UrbanWind VAWT

UrbanWind VAWT
This capstone project explored how a small, urban-ready vertical-axis wind turbine (VAWT) could contribute meaningful renewable energy on a campus or near buildings, where wind is often turbulent and changes direction quickly. Unlike conventional horizontal-axis turbines that prefer steady, uniform flow, VAWTs can better tolerate complex urban wind conditions while staying compact and potentially quieter.
The team first built a technical foundation for VAWT performance and mechanics, covering core concepts like swept area, tip-speed ratio, efficiency limits, and the structural loads a turbine must withstand. This work established the key tradeoffs among Darrieus (lift-based), Savonius (drag-based), and hybrid approaches, including startup behavior, efficiency, and durability constraints that matter for real installations.
To ground the work in what exists today, the team surveyed 33 commercial VAWTs and analyzed representative designs across the landscape. That benchmarking highlighted recurring, practical design themes such as helical blade geometries for smoother torque, modular installation and maintenance strategies, hybrid rotors to span low and higher wind speeds, and load-distribution approaches intended to improve reliability in gusty conditions.

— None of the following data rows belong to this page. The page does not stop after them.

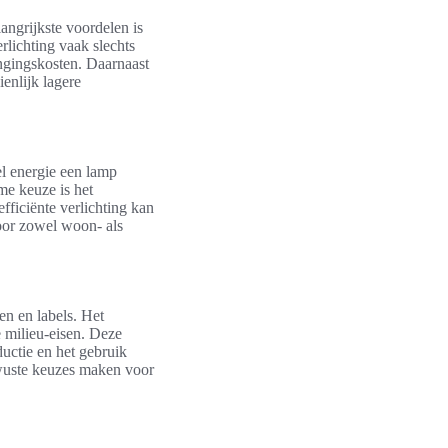
angrijkste voordelen is
rlichting vaak slechts
angingskosten. Daarnaast
enlijk lagere
el energie een lamp
me keuze is het
fficiënte verlichting kan
oor zowel woon- als
en en labels. Het
e milieu-eisen. Deze
ductie en het gebruik
ewuste keuzes maken voor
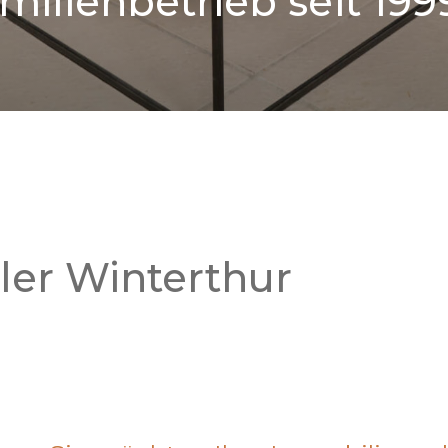
milienbetrieb seit 199
er Winterthur
g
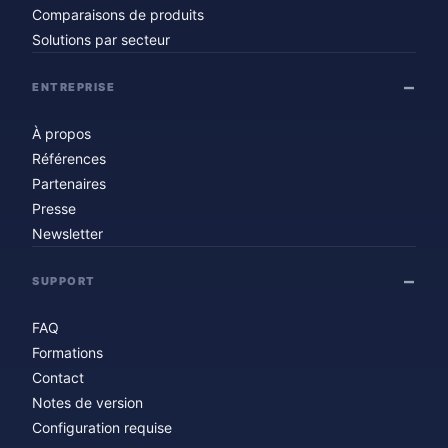
Comparaisons de produits
Solutions par secteur
ENTREPRISE
À propos
Références
Partenaires
Presse
Newsletter
SUPPORT
FAQ
Formations
Contact
Notes de version
Configuration requise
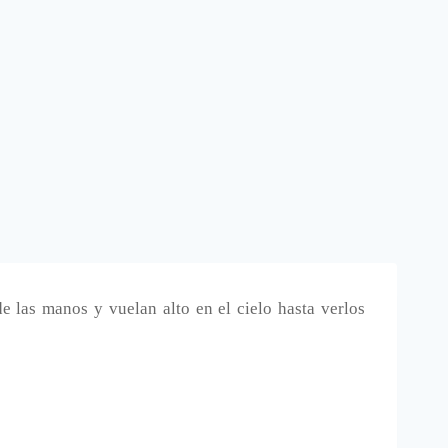
e las manos y vuelan alto en el cielo hasta verlos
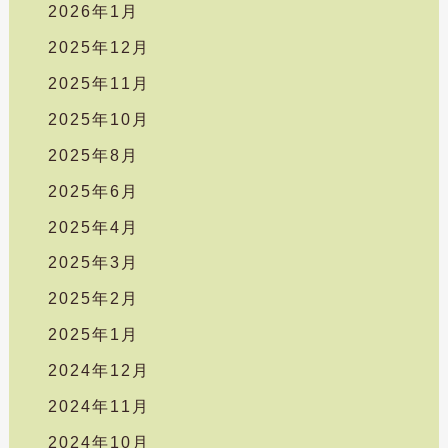
2026年1月
2025年12月
2025年11月
2025年10月
2025年8月
2025年6月
2025年4月
2025年3月
2025年2月
2025年1月
2024年12月
2024年11月
2024年10月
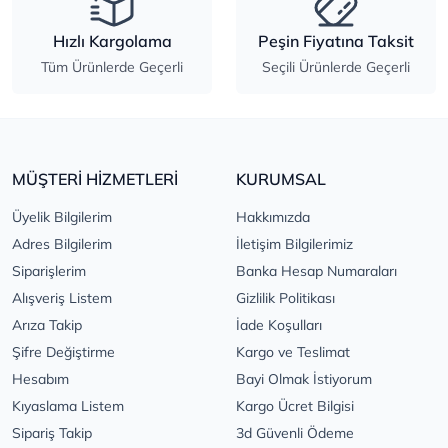
Hızlı Kargolama
Peşin Fiyatına Taksit
Tüm Ürünlerde Geçerli
Seçili Ürünlerde Geçerli
MÜŞTERİ HİZMETLERİ
KURUMSAL
Üyelik Bilgilerim
Hakkımızda
Adres Bilgilerim
İletişim Bilgilerimiz
Siparişlerim
Banka Hesap Numaraları
Alışveriş Listem
Gizlilik Politikası
Arıza Takip
İade Koşulları
Şifre Değiştirme
Kargo ve Teslimat
Hesabım
Bayi Olmak İstiyorum
Kıyaslama Listem
Kargo Ücret Bilgisi
Sipariş Takip
3d Güvenli Ödeme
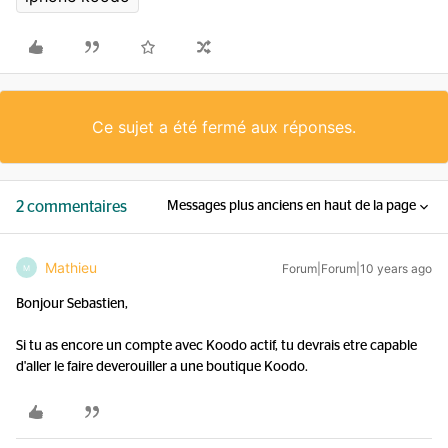
Ce sujet a été fermé aux réponses.
2 commentaires
Messages plus anciens en haut de la page
Mathieu
Forum|Forum|10 years ago
M
Bonjour Sebastien,
Si tu as encore un compte avec Koodo actif, tu devrais etre capable
d'aller le faire deverouiller a une boutique Koodo.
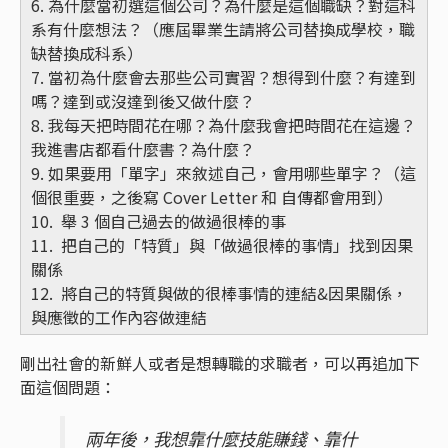
6. 為什麼當初選這個公司？為什麼是這個職缺？對這科
系有什麼想法？（應屆畢業生請將公司替換成學校，職
缺替換成科系）
7. 當初為什麼會去那些公司實習？想得到什麼？有達到
嗎？達到或沒達到後又做什麼？
8. 我每天把時間花在哪？為什麼我會把時間花在這邊？
我進書店都看什麼書？為什麼？
9. 如果要用「單字」來敘述自己，會用哪些單字？（這
個很重要，之後寫 Cover Letter 和 自傳都會用到）
10. 舉 3 個自己過去的做過很棒的事
11. 把自己的「特質」與「做過很棒的事情」找到因果
關係
12. 將自己的特質與做的很棒事情的連結&因果關係，
與應徵的工作內容做連結
剛出社會的新鮮人或者是想轉職的求職者，可以再追加下
面這個問題：
兩年後，我想靠什麼技能賺錢、靠什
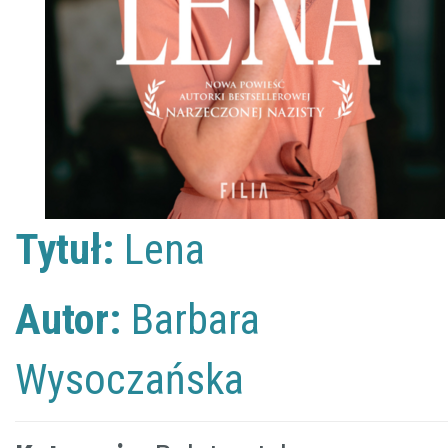
Tytuł:
Lena
Autor:
Barbara
Wysoczańska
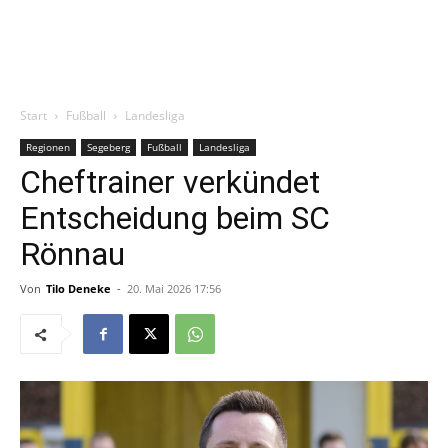
Start
Fußball
Landesliga
Regionen
Segeberg
Fußball
Landesliga
Cheftrainer verkündet
Entscheidung beim SC
Rönnau
Von
Tilo Deneke
-
20. Mai 2026 17:56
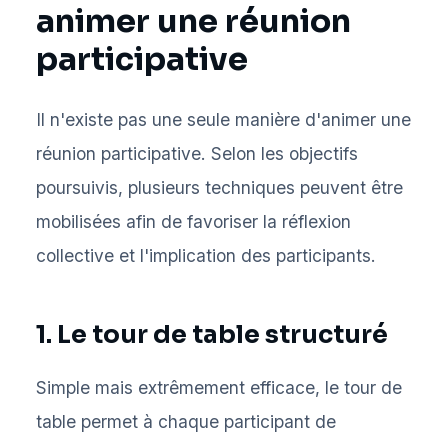
animer une réunion
participative
Il n'existe pas une seule manière d'animer une
réunion participative. Selon les objectifs
poursuivis, plusieurs techniques peuvent être
mobilisées afin de favoriser la réflexion
collective et l'implication des participants.
1. Le tour de table structuré
Simple mais extrêmement efficace, le tour de
table permet à chaque participant de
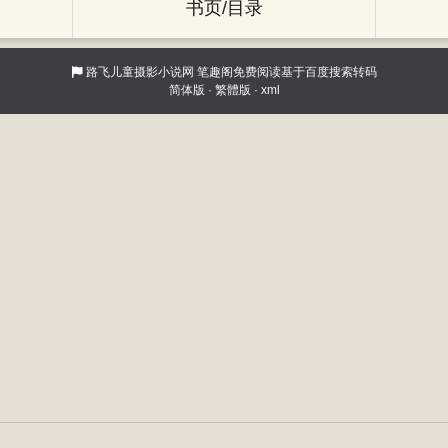
书页/目录
路飞儿童摄影小说网
笔趣阁免费阅读基于百度搜索转码
简体版
·
繁體版
·
xml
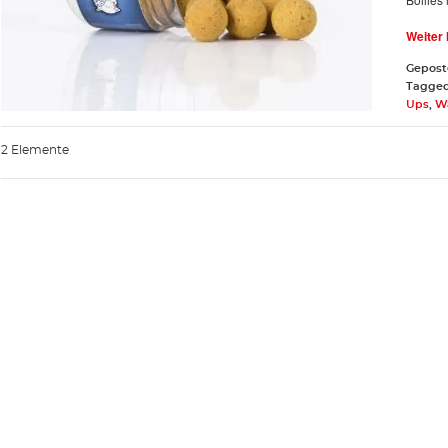
Weiter
Gepost
Tagge
Ups
,
Wa
2 Elemente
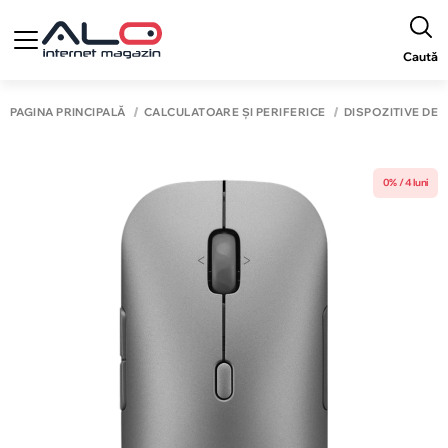
Caută
PAGINA PRINCIPALĂ
CALCULATOARE ȘI PERIFERICE
DISPOZITIVE DE 
0% / 4 luni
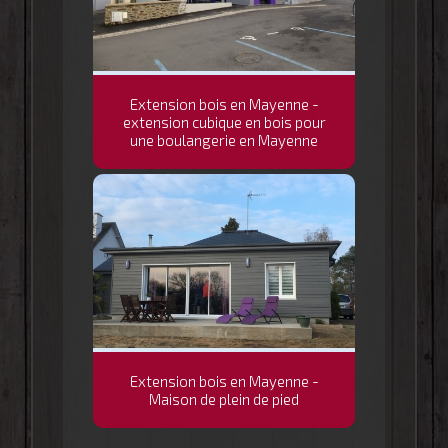
Extension bois en Mayenne -
extension cubique en bois pour
une boulangerie en Mayenne
Extension bois en Mayenne -
Maison de plein de pied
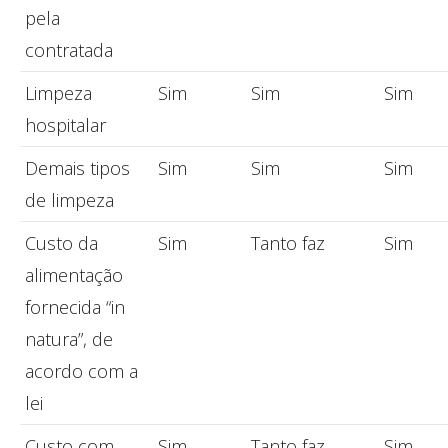
pela
contratada
Limpeza
Sim
Sim
Sim
hospitalar
Demais tipos
Sim
Sim
Sim
de limpeza
Custo da
Sim
Tanto faz
Sim
alimentação
fornecida “in
natura”, de
acordo com a
lei
Custo com
Sim
Tanto faz
Sim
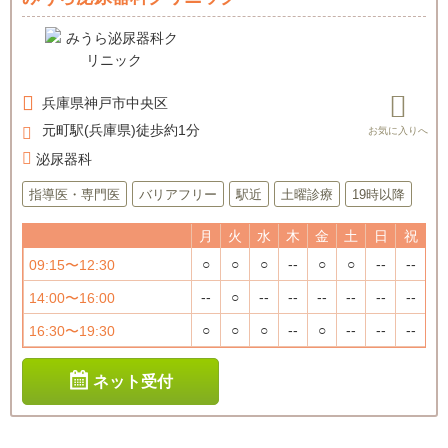
兵庫県
神戸市中央区
元町駅(兵庫県)徒歩約1分
泌尿器科
指導医・専門医
バリアフリー
駅近
土曜診療
19時以降
月
火
水
木
金
土
日
祝
○
○
○
--
○
○
--
--
09:15〜12:30
--
○
--
--
--
--
--
--
14:00〜16:00
○
○
○
--
○
--
--
--
16:30〜19:30
ネット受付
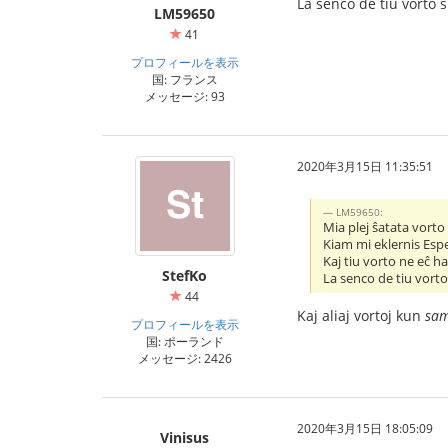
La senco de tiu vorto 
LM59650
41
プロフィールを表示
国: フランス
メッセージ: 93
2020年3月15日 11:35:51
LM59650:
Mia plej ŝatata vort
Kiam mi eklernis Esp
Kaj tiu vorto ne eĉ h
StefKo
La senco de tiu vort
44
Kaj aliaj vortoj kun
sam
プロフィールを表示
国: ポーランド
メッセージ: 2426
2020年3月15日 18:05:09
Vinisus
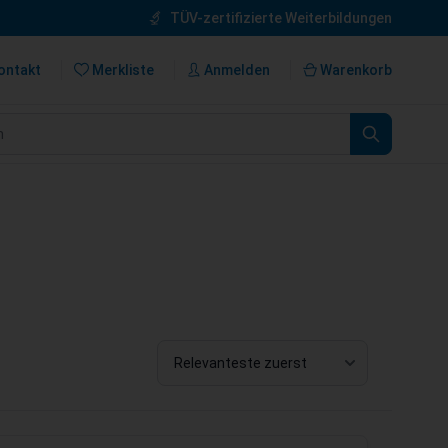
TÜV-zertifizierte Weiterbildungen
ontakt
Merkliste
Anmelden
Warenkorb
n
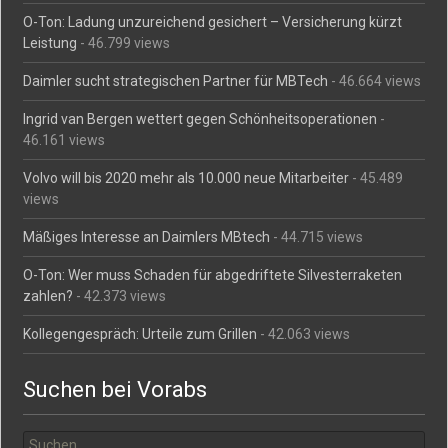
O-Ton: Ladung unzureichend gesichert – Versicherung kürzt
Leistung
- 46.799 views
Daimler sucht strategischen Partner für MBTech
- 46.664 views
Ingrid van Bergen wettert gegen Schönheitsoperationen
-
46.161 views
Volvo will bis 2020 mehr als 10.000 neue Mitarbeiter
- 45.489
views
Mäßiges Interesse an Daimlers MBtech
- 44.715 views
O-Ton: Wer muss Schaden für abgedriftete Silvesterraketen
zahlen?
- 42.373 views
Kollegengespräch: Urteile zum Grillen
- 42.063 views
Suchen bei Vorabs
Suchen
nach:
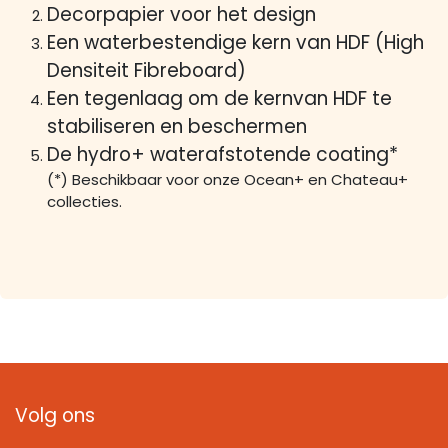
Decorpapier voor het design
Een waterbestendige kern van HDF (High
Densiteit Fibreboard)
Een tegenlaag om de kernvan HDF te
stabiliseren en beschermen
De hydro+ waterafstotende coating*
(*) Beschikbaar voor onze Ocean+ en Chateau+
collecties.
Volg ons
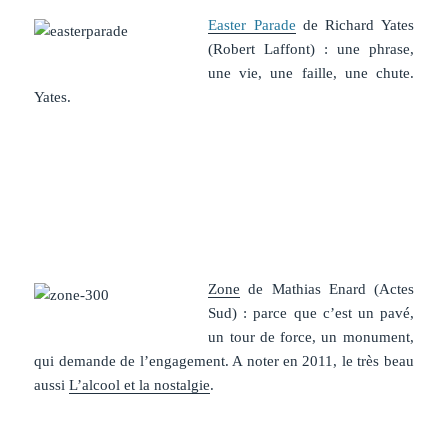
Easter Parade
de Richard Yates
(Robert Laffont) : une phrase,
une vie, une faille, une chute.
Yates.
Zone
de Mathias Enard (Actes
Sud) : parce que c’est un pavé,
un tour de force, un monument,
qui demande de l’engagement. A noter en 2011, le très beau
aussi
L’alcool et la nostalgie
.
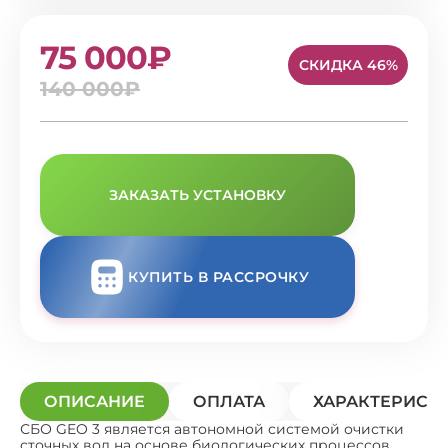
75 000₽
СКИДКА 46%
140 000₽
ЗАКАЗАТЬ УСТАНОВКУ
КУПИТЬ В РАССРОЧКУ
ОПИСАНИЕ
ОПЛАТА
ХАРАКТЕРИСТ
СБО GEO 3 является автономной системой очистки
сточных вод на основе биологических процессов,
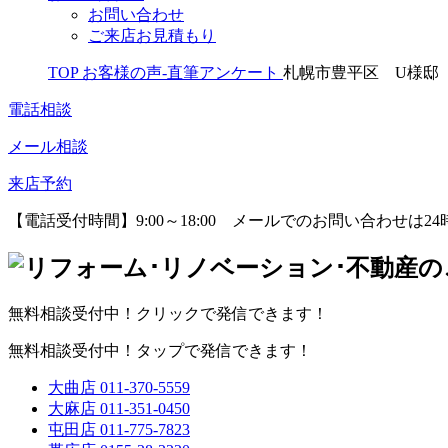
お問い合わせ
ご来店お見積もり
TOP
お客様の声-直筆アンケート
札幌市豊平区 U様邸
電話相談
メール相談
来店予約
【電話受付時間】9:00～18:00
メールでのお問い合わせは24
無料相談受付中！クリックで発信できます！
無料相談受付中！タップで発信できます！
大曲店
011-370-5559
大麻店
011-351-0450
屯田店
011-775-7823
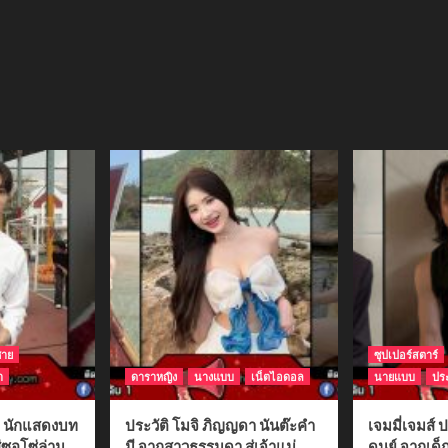
ชาย
ซุปเปอร์สตาร์
า
ดาราหญิง
นางแบบ
เน็ตไอดอล
นายแบบ
ประ
ติ นักแสดงบท
ประวัติ โมจิ ภิญญดา นันต๊ะคำ
เจมมี่เจมส์ ป
่ซอโซ่ล่าม
มี จากสาวธรรมดา สู่เจ้าแม่
ดนย์ จากเด็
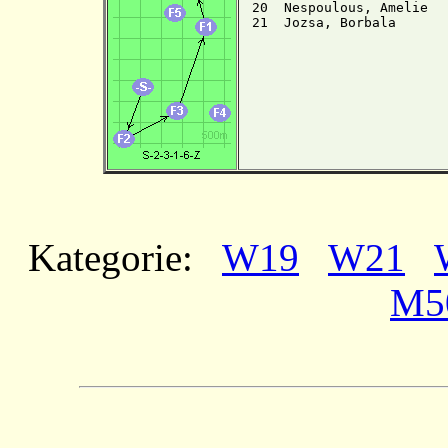
 20  Nespoulous, Amelie  
 21  Jozsa, Borbala      
Kategorie:
W19
W21
M5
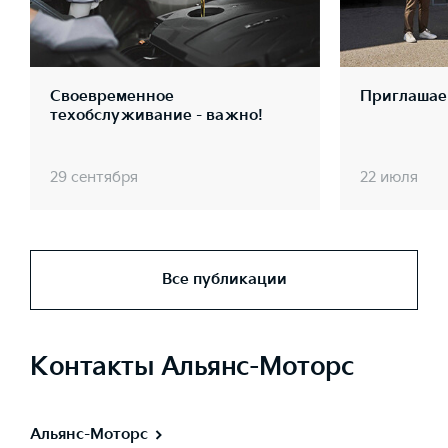
Своевременное
Приглашае
техобслуживание - важно!
29 сентября
22 июля
Все публикации
Контакты Альянс-Моторс
Альянс-Моторс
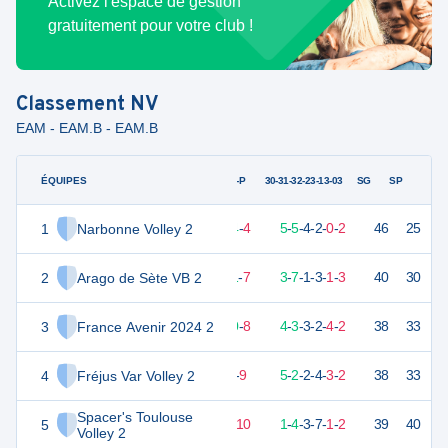
Activez l'espace de gestion
gratuitement pour votre club !
Classement
NV
EAM - EAM.B - EAM.B
ÉQUIPES
PTS
JO
G-P
30-31-32-23-13-03
SG
SP
1
Narbonne Volley 2
40
18
14
-
4
5
-
5
-
4
-
2
-
0
-
2
46
25
V
2
Arago de Sète VB 2
35
18
11
-
7
3
-
7
-
1
-
3
-
1
-
3
40
30
V
3
France Avenir 2024 2
29
18
10
-
8
4
-
3
-
3
-
2
-
4
-
2
38
33
V
4
Fréjus Var Volley 2
29
18
9
-
9
5
-
2
-
2
-
4
-
3
-
2
38
33
V
Spacer's Toulouse
5
28
18
8
-
10
1
-
4
-
3
-
7
-
1
-
2
39
40
D
Volley 2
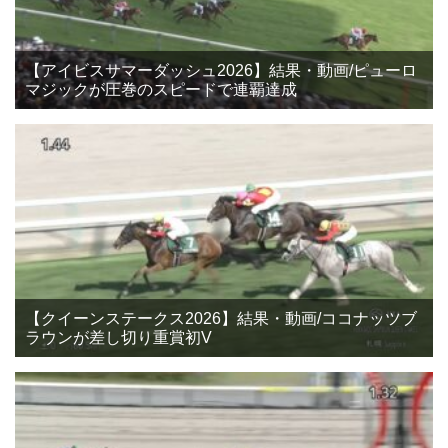
【アイビスサマーダッシュ2026】結果・動画/ピューロ
マジックが圧巻のスピードで連覇達成
【クイーンステークス2026】結果・動画/ココナッツブ
ラウンが差し切り重賞初V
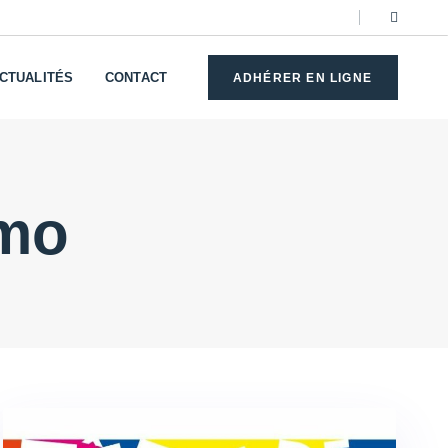
CTUALITÉS
CONTACT
ADHÉRER EN LIGNE
lmo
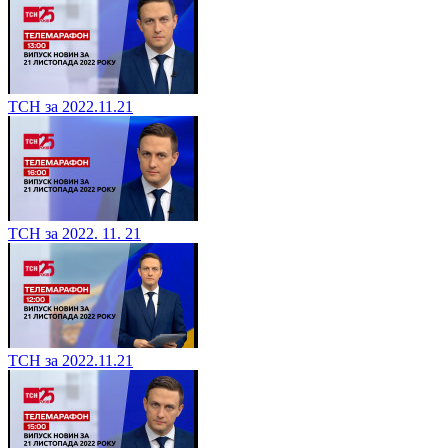
ТСН за 2022.11.21
ТСН за 2022. 11. 21
ТСН за 2022.11.21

The project also set realistic expectations for energy yield. Using common small-turbine assumptions, including practical efficiency ranges and a conservative capacity factor estimate, the team translated rated power into annual energy production to avoid overpromising and to frame what “success” looks like for a campus-scale deployment.
Finally, the team translated these insights into a structured concept portfolio. Ideas were organized into Darrieus, Savonius, and hybrid families and assessed by maturity level, with candidate features like pitch control, deflectors and guide vanes, endplates/shrouding to reduce negative torque, and durability-focused mechanical architectures. The work will continue in Spring 2026 with concept downselection, prototyping, and performance testing in realistic urban wind conditions.